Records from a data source
────────────────────

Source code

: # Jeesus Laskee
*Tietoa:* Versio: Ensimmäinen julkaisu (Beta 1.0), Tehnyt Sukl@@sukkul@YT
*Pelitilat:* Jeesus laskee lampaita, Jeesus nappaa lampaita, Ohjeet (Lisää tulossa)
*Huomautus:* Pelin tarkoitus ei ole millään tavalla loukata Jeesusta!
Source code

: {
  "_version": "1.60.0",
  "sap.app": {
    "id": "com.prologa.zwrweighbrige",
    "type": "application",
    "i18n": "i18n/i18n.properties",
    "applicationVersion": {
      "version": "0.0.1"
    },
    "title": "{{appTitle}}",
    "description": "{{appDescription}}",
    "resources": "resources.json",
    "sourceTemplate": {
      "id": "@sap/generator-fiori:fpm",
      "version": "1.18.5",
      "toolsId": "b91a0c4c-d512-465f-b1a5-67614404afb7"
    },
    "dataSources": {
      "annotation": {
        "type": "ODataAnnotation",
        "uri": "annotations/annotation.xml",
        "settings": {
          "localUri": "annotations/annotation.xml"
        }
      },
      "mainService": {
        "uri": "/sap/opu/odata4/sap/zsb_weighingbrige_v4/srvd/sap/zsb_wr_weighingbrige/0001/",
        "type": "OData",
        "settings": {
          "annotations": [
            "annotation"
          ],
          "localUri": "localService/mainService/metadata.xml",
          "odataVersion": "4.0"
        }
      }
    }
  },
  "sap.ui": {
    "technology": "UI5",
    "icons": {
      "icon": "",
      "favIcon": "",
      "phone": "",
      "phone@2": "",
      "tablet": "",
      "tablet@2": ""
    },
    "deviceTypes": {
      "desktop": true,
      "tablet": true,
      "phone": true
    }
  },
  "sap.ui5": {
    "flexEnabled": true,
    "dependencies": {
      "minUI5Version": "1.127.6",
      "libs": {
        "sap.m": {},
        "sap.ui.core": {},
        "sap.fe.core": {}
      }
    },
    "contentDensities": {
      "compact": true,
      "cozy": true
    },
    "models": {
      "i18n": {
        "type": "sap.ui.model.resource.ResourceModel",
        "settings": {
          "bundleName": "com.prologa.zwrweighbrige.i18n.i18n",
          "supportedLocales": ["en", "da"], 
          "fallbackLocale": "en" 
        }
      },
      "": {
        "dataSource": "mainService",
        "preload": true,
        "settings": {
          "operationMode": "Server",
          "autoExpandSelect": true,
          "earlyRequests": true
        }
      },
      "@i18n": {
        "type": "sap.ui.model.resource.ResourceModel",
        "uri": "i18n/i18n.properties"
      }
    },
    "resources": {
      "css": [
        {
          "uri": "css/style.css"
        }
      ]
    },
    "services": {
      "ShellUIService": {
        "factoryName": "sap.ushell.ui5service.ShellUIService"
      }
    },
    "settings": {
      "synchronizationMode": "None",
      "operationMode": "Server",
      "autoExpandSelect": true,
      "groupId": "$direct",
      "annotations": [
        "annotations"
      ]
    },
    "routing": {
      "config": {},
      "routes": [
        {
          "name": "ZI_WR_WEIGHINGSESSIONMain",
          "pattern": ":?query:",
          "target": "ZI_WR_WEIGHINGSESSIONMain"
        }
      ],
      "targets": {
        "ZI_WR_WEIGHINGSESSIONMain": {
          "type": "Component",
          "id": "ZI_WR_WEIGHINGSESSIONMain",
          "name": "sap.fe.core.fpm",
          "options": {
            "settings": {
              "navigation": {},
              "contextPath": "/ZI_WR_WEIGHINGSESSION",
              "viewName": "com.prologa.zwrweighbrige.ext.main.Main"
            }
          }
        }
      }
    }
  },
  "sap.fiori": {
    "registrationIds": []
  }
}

────────────────────

WORK ORDER
Top to bottom, transcribe every line above exactly.

REPLY
Source code

: # Jeesus Laskee
*Tietoa:* Versio: Ensimmäinen julkaisu (Beta 1.0), Tehnyt Sukl@@sukkul@YT
*Pelitilat:* Jeesus laskee lampaita, Jeesus nappaa lampaita, Ohjeet (Lisää tulossa)
*Huomautus:* Pelin tarkoitus ei ole millään tavalla loukata Jeesusta!
Source code

: {
  "_version": "1.60.0",
  "sap.app": {
    "id": "com.prologa.zwrweighbrige",
    "type": "application",
    "i18n": "i18n/i18n.properties",
    "applicationVersion": {
      "version": "0.0.1"
    },
    "title": "{{appTitle}}",
    "description": "{{appDescription}}",
    "resources": "resources.json",
    "sourceTemplate": {
      "id": "@sap/generator-fiori:fpm",
      "version": "1.18.5",
      "toolsId": "b91a0c4c-d512-465f-b1a5-67614404afb7"
    },
    "dataSources": {
      "annotation": {
        "type": "ODataAnnotation",
        "uri": "annotations/annotation.xml",
        "settings": {
          "localUri": "annotations/annotation.xml"
        }
      },
      "mainService": {
        "uri": "/sap/opu/odata4/sap/zsb_weighingbrige_v4/srvd/sap/zsb_wr_weighingbrige/0001/",
        "type": "OData",
        "settings": {
          "annotations": [
            "annotation"
          ],
          "localUri": "localService/mainService/metadata.xml",
          "odataVersion": "4.0"
        }
      }
    }
  },
  "sap.ui": {
    "technology": "UI5",
    "icons": {
      "icon": "",
      "favIcon": "",
      "phone": "",
      "phone@2": "",
      "tablet": "",
      "tablet@2": ""
    },
    "deviceTypes": {
      "desktop": true,
      "tablet": true,
      "phone": true
    }
  },
  "sap.ui5": {
    "flexEnabled": true,
    "dependencies": {
      "minUI5Version": "1.127.6",
      "libs": {
        "sap.m": {},
        "sap.ui.core": {},
        "sap.fe.core": {}
      }
    },
    "contentDensities": {
      "compact": true,
      "cozy": true
    },
    "models": {
      "i18n": {
        "type": "sap.ui.model.resource.ResourceModel",
        "settings": {
          "bundleName": "com.prologa.zwrweighbrige.i18n.i18n",
          "supportedLocales": ["en", "da"], 
          "fallbackLocale": "en" 
        }
      },
      "": {
        "dataSource": "mainService",
        "preload": true,
        "settings": {
          "operationMode": "Server",
          "autoExpandSelect": true,
          "earlyRequests": true
        }
      },
      "@i18n": {
        "type": "sap.ui.model.resource.ResourceModel",
        "uri": "i18n/i18n.properties"
      }
    },
    "resources": {
      "css": [
        {
          "uri": "css/style.css"
        }
      ]
    },
    "services": {
      "ShellUIService": {
        "factoryName": "sap.ushell.ui5service.ShellUIService"
      }
    },
    "settings": {
      "synchronizationMode": "None",
      "operationMode": "Server",
      "autoExpandSelect": true,
      "groupId": "$direct",
      "annotations": [
        "annotations"
      ]
    },
    "routing": {
      "config": {},
      "routes": [
        {
          "name": "ZI_WR_WEIGHINGSESSIONMain",
          "pattern": ":?query:",
          "target": "ZI_WR_WEIGHINGSESSIONMain"
        }
      ],
      "targets": {
        "ZI_WR_WEIGHINGSESSIONMain": {
          "type": "Component",
          "id": "ZI_WR_WEIGHINGSESSIONMain",
          "name": "sap.fe.core.fpm",
          "options": {
            "settings": {
              "navigation": {},
              "contextPath": "/ZI_WR_WEIGHINGSESSION",
              "viewName": "com.prologa.zwrweighbrige.ext.main.Main"
            }
          }
        }
      }
    }
  },
  "sap.fiori": {
    "registrationIds": []
  }
}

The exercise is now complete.